When I spotted Truly, Darkly, Deeply on Twitter, I couldn’t resist checking it out, and once I had, I just had to read this book! I love a good serial killer thriller and Truly, Darkly, Deeply turned out to be an excellent one!

After reading a few slower books that took me rather long to finish, I was in the mood for a fast-paced thriller and I had a feeling Truly, Darkly, Deeply would be just that. I could not have been more right! I basically raced through it and I almost literally had to restrain myself to not finish it late at night. An exciting finale does not make for a good night’s sleep and I just knew Truly, Darkly, Deeply still had something thrilling in store for me. (And it did too! As I found out the day after.)

Truly, Darkly, Deeply is told from the perspective of Sophie, the only child of a single mother, born in the US and brought to London at the age of twelve. It’s set in the present day, with flashbacks to Sophie’s childhood and her memories of her mum, her gran, and her mum’s boyfriend Matty, who was arrested for committing multiple murders and has been held at her Majesty’s Pleasure for nigh on twenty years when Sophie is informed he’s dying and wants to see her.

Throughout the story, we watch Sophie struggle with her memories of and her feelings for Matty. After all, he was the only father she ever knew and she loved him to bits for years. Was he truly a monster who pulled the wool over her and her mum’s eyes, or might he have been wrongfully accused as some true crime fans claim, innocent yet incarcerated all this time?

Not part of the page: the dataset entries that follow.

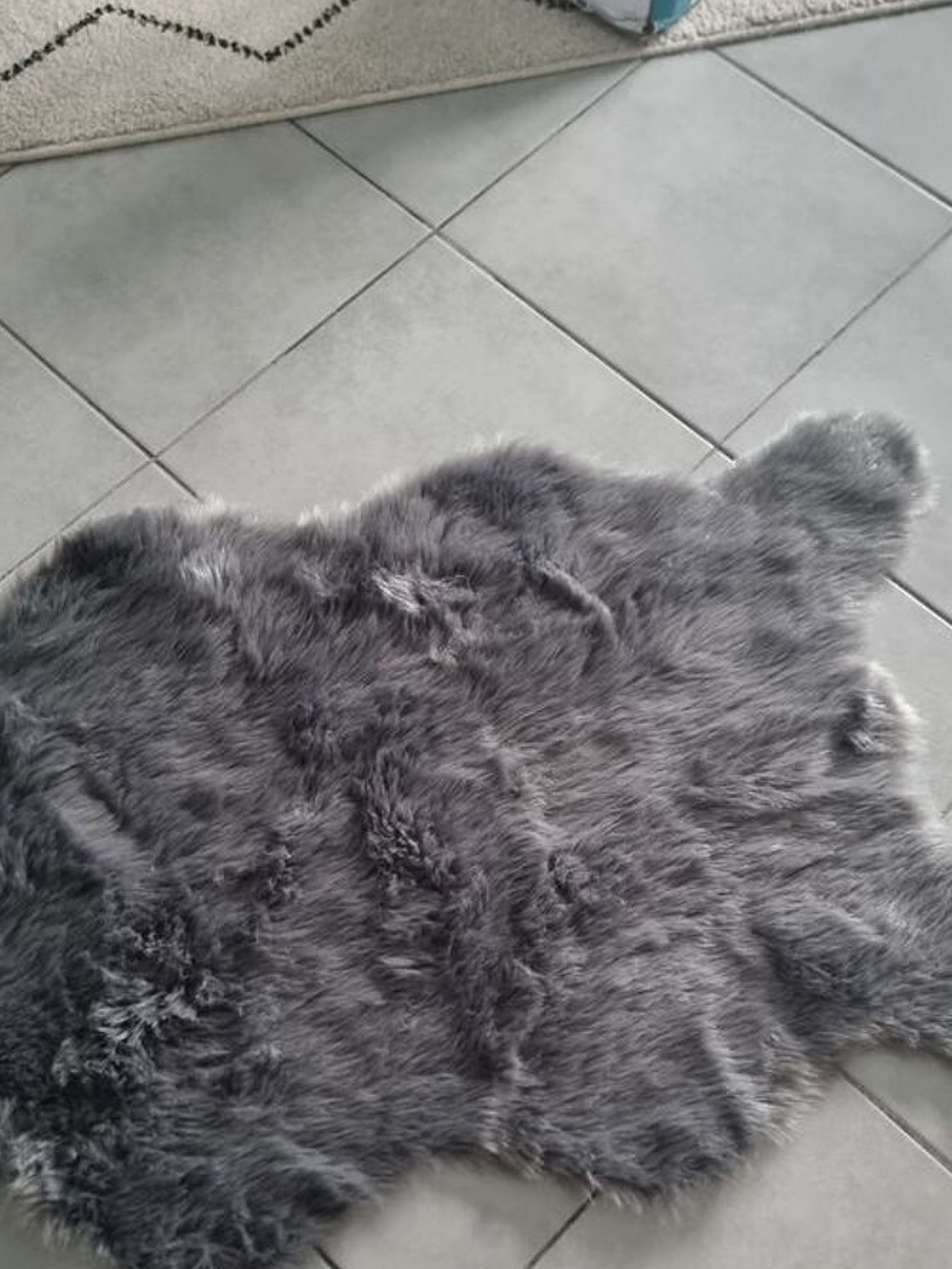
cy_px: 802
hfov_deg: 39.7
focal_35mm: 36
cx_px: 481
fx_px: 1320
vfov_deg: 50.8
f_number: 1.8
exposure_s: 1/40
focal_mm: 6.7
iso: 320
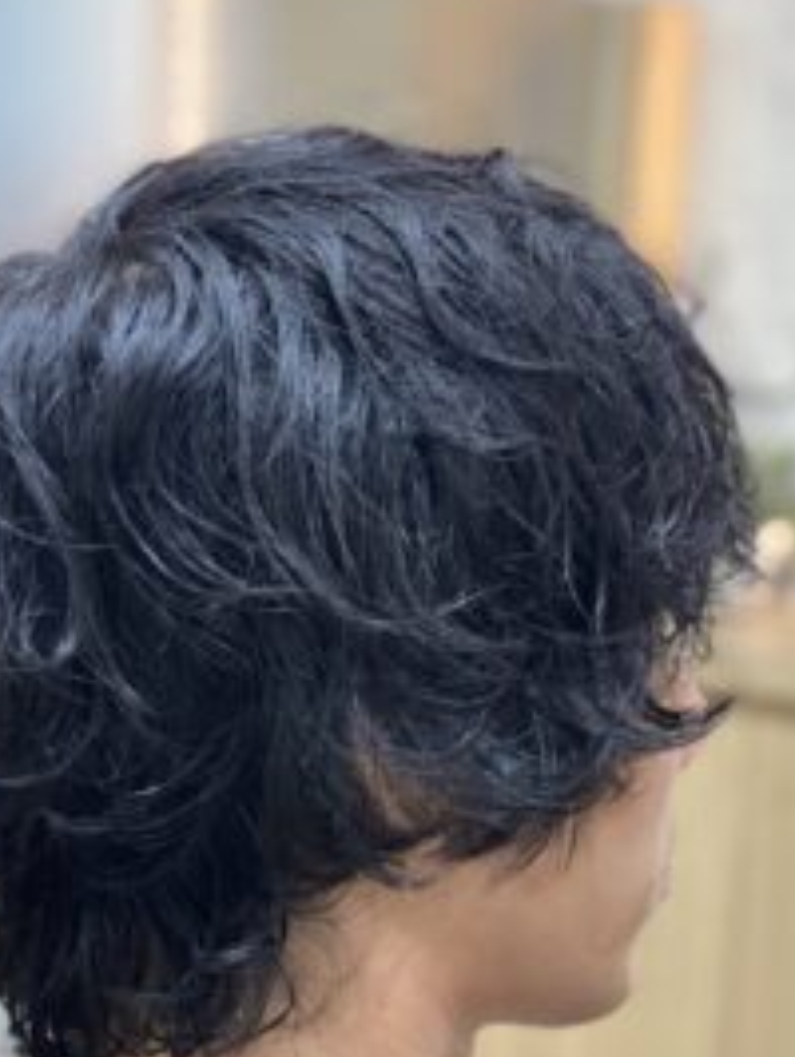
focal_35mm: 88
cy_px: 652
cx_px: 298
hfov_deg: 16.8
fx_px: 2690
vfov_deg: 22.2
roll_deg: -2.8
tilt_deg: -8.3
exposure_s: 1/33
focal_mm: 6
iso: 200
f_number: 2
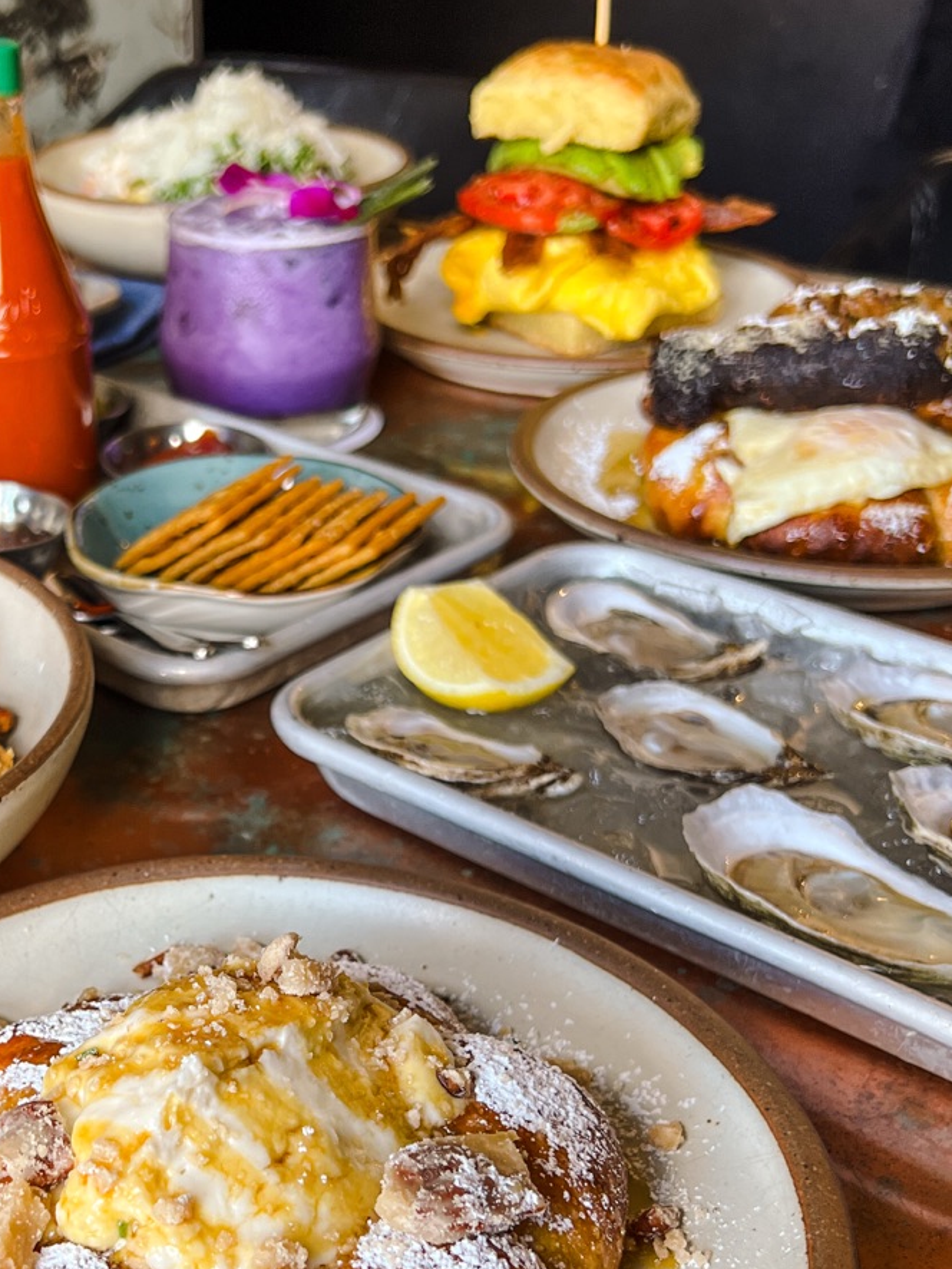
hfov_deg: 30.2
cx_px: 208
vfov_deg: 40.0
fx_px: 1723
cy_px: 836
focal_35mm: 47
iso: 100
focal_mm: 5.7
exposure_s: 1/120
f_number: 1.5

Truly, Darkly, Deeply is a riveting psychological / crime thriller and I had a brilliant time with it. While I do enjoy police procedurals, I really loved that this wasn’t at all about the police investigation into the murders, but a look at the lives of those closely connected to a convicted killer. If he’s innocent, had there been a way to save him? If he’s guilty, had there been a way to save his victims? Thought-provoking and super entertaining, I would happily recommend Truly, Darkly, Deeply to fans of the genre.

Truly, Darkly, Deeply is out on 7 July in digital formats, hardcover and audio.

Massive thanks to Quercus and NetGalley for the eARC. All opinions are my own.